» **Goal of the exercise**:
Reproduce every line of the entries below without changing a character, and leave the pictures out of your answer.

Source entries

------------------------------

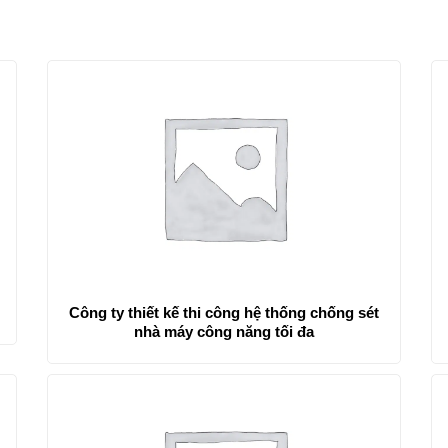
Công ty thiết kế thi công hệ thống chống sét
nhà máy công năng tối đa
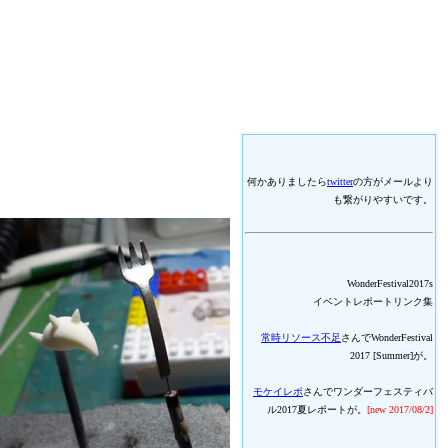
何かありましたら
twitter
の方がメールより
も繋がりやすいです。
WonderFestival2017s
イベントレポートリンク集
常時リソース不足
さんでWonderFestival
2017 [Summer]が。
モケイレポ
さんでワンダーフェスティバ
ル2017夏レポートが。
[new 2017/08/2]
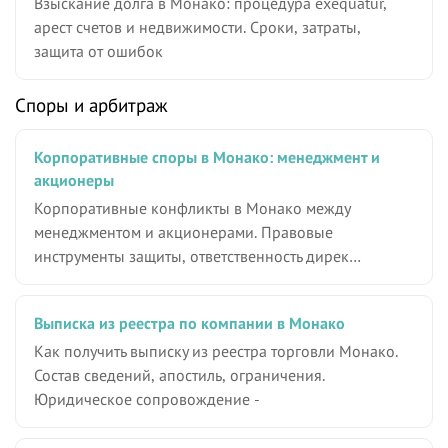
Взыскание долга в Монако: процедура exequatur,
арест счетов и недвижимости. Сроки, затраты,
защита от ошибок
Споры и арбитраж
Корпоративные споры в Монако: менеджмент и
акционеры
Корпоративные конфликты в Монако между
менеджментом и акционерами. Правовые
инструменты защиты, ответственность дирек…
Выписка из реестра по компании в Монако
Как получить выписку из реестра торговли Монако.
Состав сведений, апостиль, ограничения.
Юридическое сопровождение -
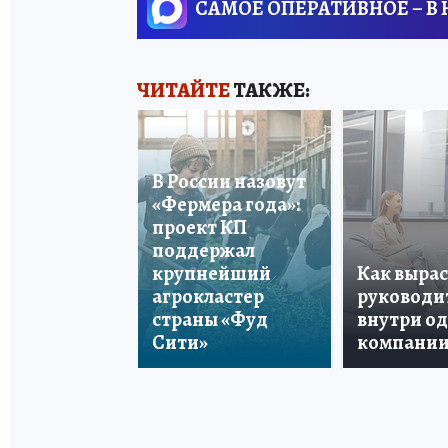
САМОЕ ОПЕРАТИВНОЕ – В
ЧИТАЙТЕ
ТАКЖЕ:
В России назовут
«Фермера года»:
проект КП
поддержал
крупнейший
Как вырас
агрокластер
руководи
страны «Фуд
внутри о
Сити»
компани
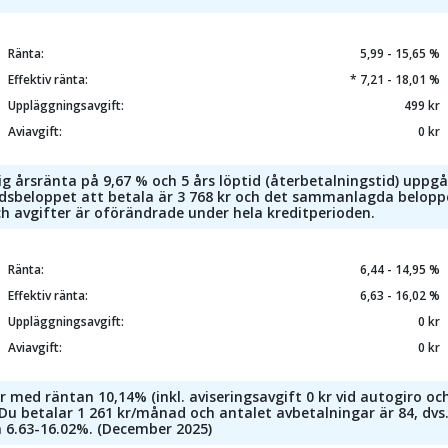
Ränta:
5,99 - 15,65 %
Effektiv ränta:
* 7,21 - 18,01 %
Uppläggningsavgift:
499 kr
Aviavgift:
0 kr
g årsränta på 9,67 % och 5 års löptid (återbetalningstid) uppgår
sbeloppet att betala är 3 768 kr och det sammanlagda beloppet 
h avgifter är oförändrade under hela kreditperioden.
Ränta:
6,44 - 14,95 %
Effektiv ränta:
6,63 - 16,02 %
Uppläggningsavgift:
0 kr
Aviavgift:
0 kr
r med räntan 10,14% (inkl. aviseringsavgift 0 kr vid autogiro o
u betalar 1 261 kr/månad och antalet avbetalningar är 84, dvs. 
n 6.63-16.02%. (December 2025)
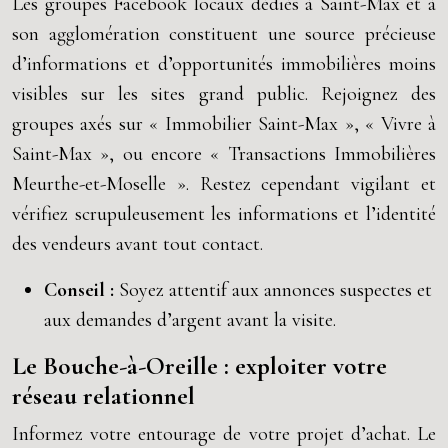
Les groupes Facebook locaux dédiés à Saint-Max et à
son agglomération constituent une source précieuse
d’informations et d’opportunités immobilières moins
visibles sur les sites grand public. Rejoignez des
groupes axés sur « Immobilier Saint-Max », « Vivre à
Saint-Max », ou encore « Transactions Immobilières
Meurthe-et-Moselle ». Restez cependant vigilant et
vérifiez scrupuleusement les informations et l’identité
des vendeurs avant tout contact.
Conseil :
Soyez attentif aux annonces suspectes et
aux demandes d’argent avant la visite.
Le Bouche-à-Oreille : exploiter votre
réseau relationnel
Informez votre entourage de votre projet d’achat. Le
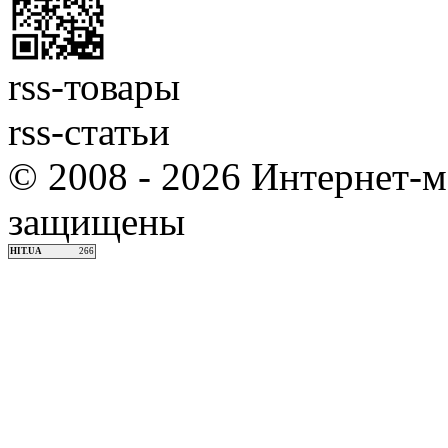
rss-товары
rss-статьи
© 2008 - 2026 Интернет-м
защищены
HIT.UA
266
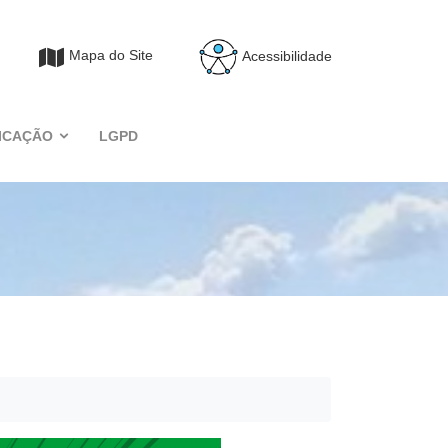
Mapa do Site
Acessibilidade
ICAÇÃO
LGPD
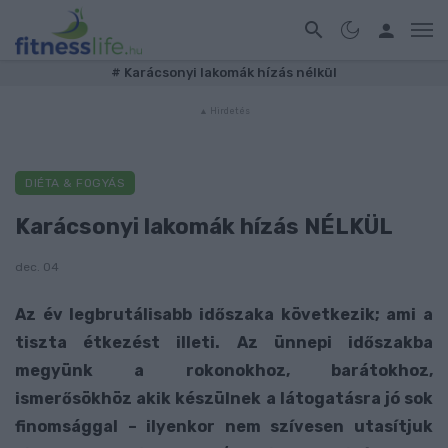
#
Karácsonyi lakomák hízás nélkül
DIÉTA & FOGYÁS
Karácsonyi lakomák hízás NÉLKÜL
dec. 04
Az év legbrutálisabb időszaka következik; ami a
tiszta étkezést illeti. Az ünnepi időszakba
megyünk a rokonokhoz, barátokhoz,
ismerősökhöz akik készülnek a látogatásra jó sok
finomsággal – ilyenkor nem szívesen utasítjuk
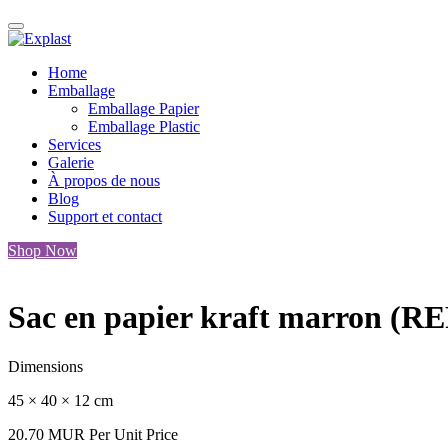
Home
Emballage
Emballage Papier
Emballage Plastic
Services
Galerie
À propos de nous
Blog
Support et contact
Shop Now
Sac en papier kraft marron (R
Dimensions
45 × 40 × 12 cm
20.70
MUR
Per Unit Price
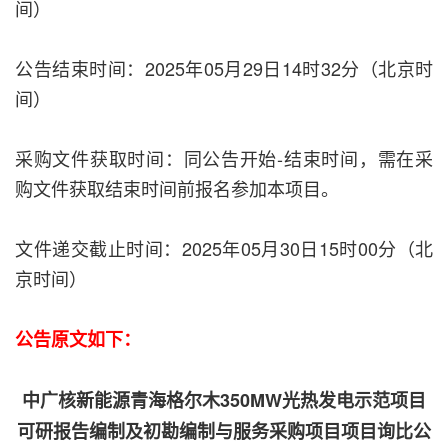
间）
公告结束时间：2025年05月29日14时32分（北京时
间）
采购文件获取时间：同公告开始-结束时间，需在采
购文件获取结束时间前报名参加本项目。
文件递交截止时间：2025年05月30日15时00分（北
京时间）
公告原文如下：
中广核新能源青海格尔木350MW光热发电示范项目
可研报告编制及初勘编制与服务采购项目项目询比公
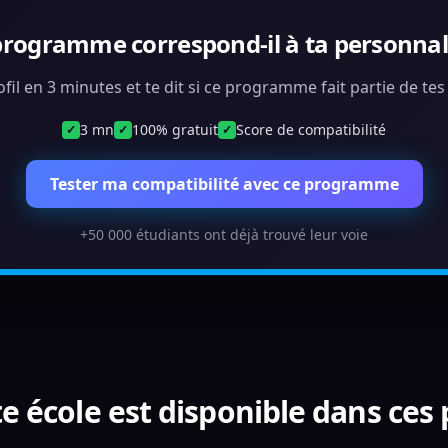
programme correspond-il à ta personnali
ofil en 3 minutes et te dit si ce programme fait partie de te
3 mn
100% gratuit
Score de compatibilité
✓
✓
✓
Tester ma compatibilité avec ce programme
+50 000 étudiants ont déjà trouvé leur voie
e école est disponible dans ces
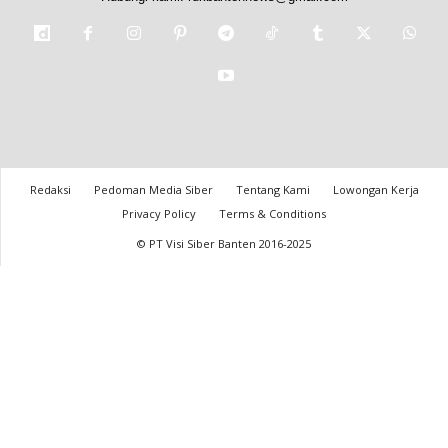
Redaksi
Pedoman Media Siber
Tentang Kami
Lowongan Kerja
Privacy Policy
Terms & Conditions
© PT Visi Siber Banten 2016-2025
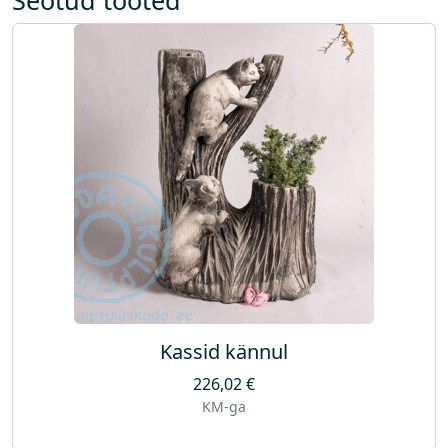
v
a
g
a
k
o
g
u
s
Kassid kännul
226,02
€
KM-ga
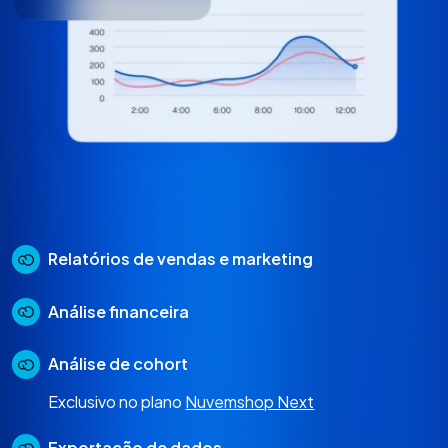
Relatórios de vendas e marketing
Análise financeira
Análise de cohort
Exclusivo no plano
Nuvemshop Next
Exportação de dados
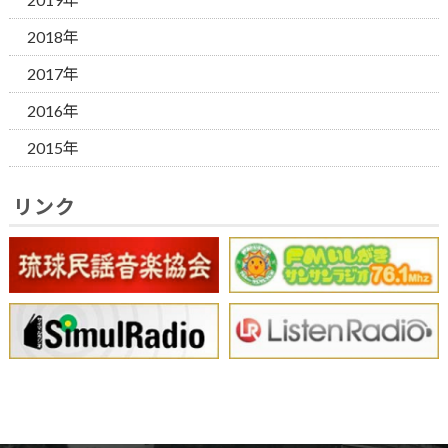
2018年
2017年
2016年
2015年
リンク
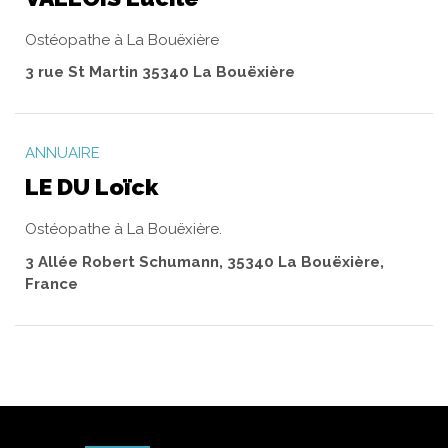
Ostéopathe à La Bouëxière
3 rue St Martin 35340 La Bouëxière
ANNUAIRE
LE DU Loïck
Ostéopathe à La Bouëxière.
3 Allée Robert Schumann, 35340 La Bouëxière,
France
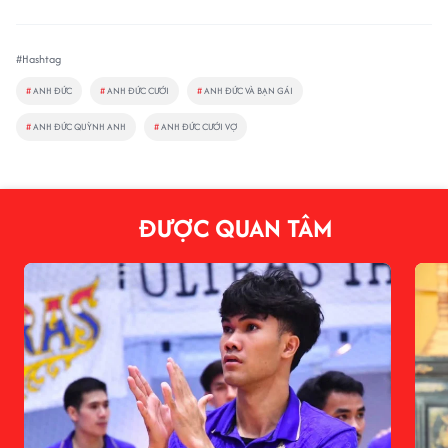
#Hashtag
#
ANH ĐỨC
#
ANH ĐỨC CƯỚI
#
ANH ĐỨC VÀ BẠN GÁI
#
ANH ĐỨC QUỲNH ANH
#
ANH ĐỨC CƯỚI VỢ
ĐƯỢC QUAN TÂM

------------------------------

» **Exercise output**:
Công ty thiết kế thi công hệ thống chống sét
nhà máy công năng tối đa
何かありましたら
twitter
の方がメールより
も繋がりやすいです。
WonderFestival2017s
イベントレポートリンク集
常時リソース不足
さんでWonderFestival
2017 [Summer]が。
モケイレポ
さんでワンダーフェスティバ
ル2017夏レポートが。
[new 2017/08/2]
Взыскание долга в Монако: процедура exequatur,
арест счетов и недвижимости. Сроки, затраты,
защита от ошибок
Споры и арбитраж
Корпоративные споры в Монако: менеджмент и
акционеры
Корпоративные конфликты в Монако между
менеджментом и акционерами. Правовые
инструменты защиты, ответственность дирек…
Выписка из реестра по компании в Монако
Как получить выписку из реестра торговли Монако.
Состав сведений, апостиль, ограничения.
Юридическое сопровождение -
САМОЕ ОПЕРАТИВНОЕ – В
ЧИТАЙТЕ
ТАКЖЕ:
В России назовут
«Фермера года»:
проект КП
поддержал
крупнейший
Как вырас
агрокластер
руководи
страны «Фуд
внутри о
Сити»
компани
Ränta:
5,99 - 15,65 %
Effektiv ränta:
* 7,21 - 18,01 %
Uppläggningsavgift:
499 kr
Aviavgift:
0 kr
g årsränta på 9,67 % och 5 års löptid (återbetalningstid) uppgår
sbeloppet att betala är 3 768 kr och det sammanlagda beloppet 
h avgifter är oförändrade under hela kreditperioden.
Ränta:
6,44 - 14,95 %
Effektiv ränta:
6,63 - 16,02 %
Uppläggningsavgift:
0 kr
Aviavgift:
0 kr
r med räntan 10,14% (inkl. aviseringsavgift 0 kr vid autogiro o
u betalar 1 261 kr/månad och antalet avbetalningar är 84, dvs. 
n 6.63-16.02%. (December 2025)
Les groupes Facebook locaux dédiés à Saint-Max et à
son agglomération constituent une source précieuse
d’informations et d’opportunités immobilières moins
visibles sur les sites grand public. Rejoignez des
groupes axés sur « Immobilier Saint-Max », « Vivre à
Saint-Max », ou encore « Transactions Immobilières
Meurthe-et-Moselle ». Restez cependant vigilant et
vérifiez scrupuleusement les informations et l’identité
des vendeurs avant tout contact.
Conseil :
Soyez attentif aux annonces suspectes et
aux demandes d’argent avant la visite.
Le Bouche-à-Oreille : exploiter votre
réseau relationnel
Informez votre entourage de votre projet d’achat. Le
rss-товары
rss-статьи
© 2008 - 2026 Интернет-м
защищены
HIT.UA
266
Mapa do Site
Acessibilidade
ICAÇÃO
LGPD
#
Karácsonyi lakomák hízás nélkül
DIÉTA & FOGYÁS
Karácsonyi lakomák hízás NÉLKÜL
dec. 04
Az év legbrutálisabb időszaka következik; ami a
tiszta étkezést illeti. Az ünnepi időszakba
megyünk a rokonokhoz, barátokhoz,
ismerősökhöz akik készülnek a látogatásra jó sok
finomsággal – ilyenkor nem szívesen utasítjuk
Home
Emballage
Emballage Papier
Emballage Plastic
Services
Galerie
À propos de nous
Blog
Support et contact
Shop Now
Sac en papier kraft marron (R
Dimensions
45 × 40 × 12 cm
20.70
MUR
Per Unit Price
间）
公告结束时间：2025年05月29日14时32分（北京时
间）
采购文件获取时间：同公告开始-结束时间，需在采
购文件获取结束时间前报名参加本项目。
文件递交截止时间：2025年05月30日15时00分（北
京时间）
公告原文如下：
中广核新能源青海格尔木350MW光热发电示范项目
可研报告编制及初勘编制与服务采购项目项目询比公
programme correspond-il à ta personnali
ofil en 3 minutes et te dit si ce programme fait partie de te
3 mn
100% gratuit
Score de compatibilité
✓
✓
✓
Tester ma compatibilité avec ce programme
+50 000 étudiants ont déjà trouvé leur voie
e école est disponible dans ces
Redaksi
Pedoman Media Siber
Tentang Kami
Lowongan Kerja
Privacy Policy
Terms & Conditions
© PT Visi Siber Banten 2016-2025
v
a
g
a
k
o
g
u
s
Kassid kännul
226,02
€
KM-ga
Relatórios de vendas e marketing
Análise financeira
Análise de cohort
Exclusivo no plano
Nuvemshop Next
Exportação de dados
2018年
2017年
2016年
2015年
リンク
Ostéopathe à La Bouëxière
3 rue St Martin 35340 La Bouëxière
ANNUAIRE
LE DU Loïck
Ostéopathe à La Bouëxière.
3 Allée Robert Schumann, 35340 La Bouëxière,
France
#Hashtag
#
ANH ĐỨC
#
ANH ĐỨC CƯỚI
#
ANH ĐỨC VÀ BẠN GÁI
#
ANH ĐỨC QUỲNH ANH
#
ANH ĐỨC CƯỚI VỢ
ĐƯỢC QUAN TÂM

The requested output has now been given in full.